◆ Short task a: Copy the rows word for word, from the line with "phylum: Chordata" up to and including the line with "common name: Olive-throated parakeet".

◆ Page excerpt:

Permian: Reducing Operating Costs

 

In the second quarter of 2018, the company produced 26.5 MBoe/d, including 9.7 MBbls/d of oil, effectively flat compared to the first quarter of 2018. In the second quarter of 2018, the company averaged approximately one drilling rig, invested $48 million in capital and completed (frac’d) 13 gross and nine net wells.

 

In the second quarter of 2018, the company constructed and operationalized its first produced water pond for recycle use.  The facility became operational in April and is lowering operating costs by approximately $1.54/Bbl of water.  In addition, the facility lowers completion costs by providing a low-cost direct source of water for completion operations instead of trucking in fresh water saving approximately $0.45/Bbl of water.

 

The company maintains ample take-away capacity out of the basin through contractual agreements with third-party processors and marketing companies.  In addition, EP Energy has 100% of its Midland to Cushing basis exposure hedged in 2018 at -$1.02 per barrel.

 

Altamont: Two Horizontal Wells Drilled and First Quarter Recompletion Record Broken

 

In the second quarter of 2018, the company produced 16.8 MBoe/d, including 11.7 MBbls/d of oil, effectively flat compared to the first quarter of 2018.  The gas production was impacted by downtime related to unexpected plant maintenance during May 2018.

◆ Short task b: According to the page excerpt, why does the produced water pond lower completion costs?

◆ Data lines:
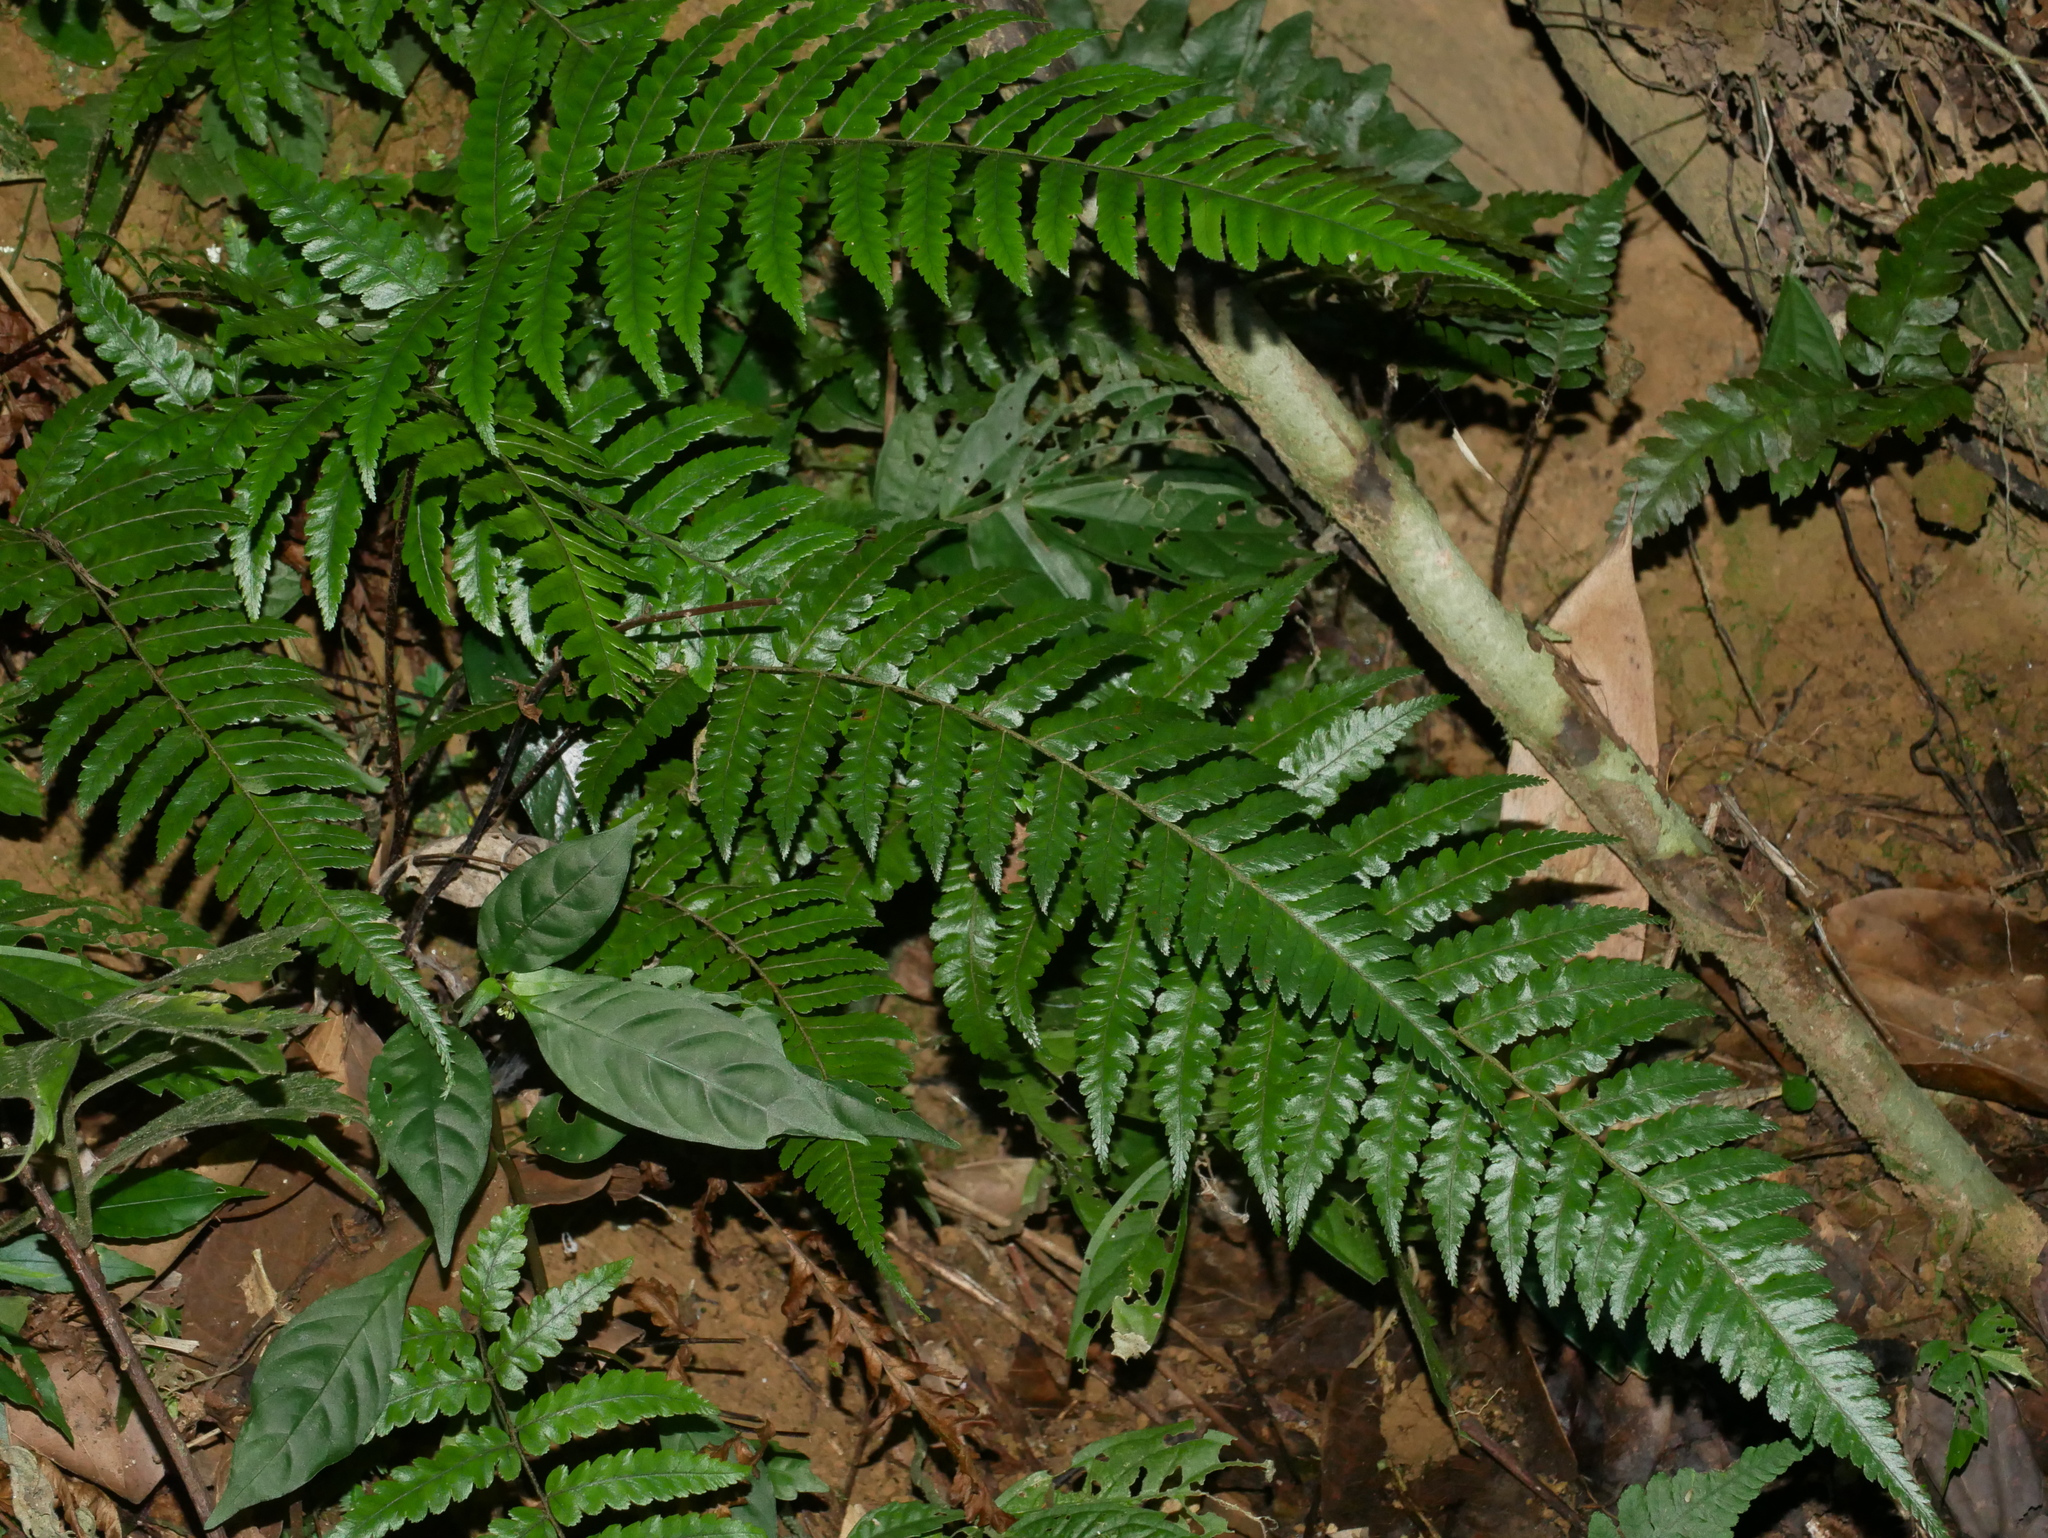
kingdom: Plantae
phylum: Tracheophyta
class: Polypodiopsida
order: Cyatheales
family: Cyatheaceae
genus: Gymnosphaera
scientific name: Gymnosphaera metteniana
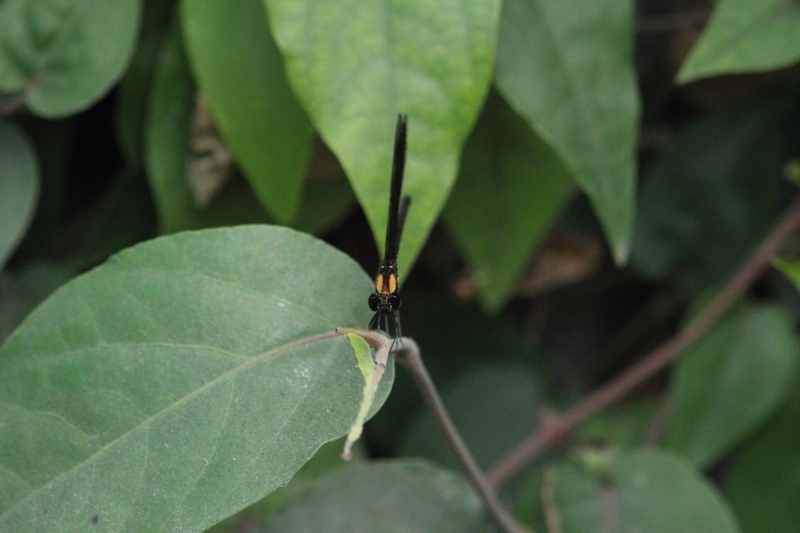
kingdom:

...

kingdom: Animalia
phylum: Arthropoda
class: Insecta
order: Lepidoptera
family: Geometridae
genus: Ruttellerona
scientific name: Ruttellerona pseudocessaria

==

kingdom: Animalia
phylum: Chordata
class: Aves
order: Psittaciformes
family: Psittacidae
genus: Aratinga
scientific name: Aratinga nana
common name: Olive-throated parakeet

◆ Full output a:
phylum: Chordata
class: Aves
order: Psittaciformes
family: Psittacidae
genus: Aratinga
scientific name: Aratinga nana
common name: Olive-throated parakeet

◆ Full output b: The pond gives a low-cost, direct source of water for completion work, so fresh water no longer has to be trucked in. This saves about $0.45 per barrel of water.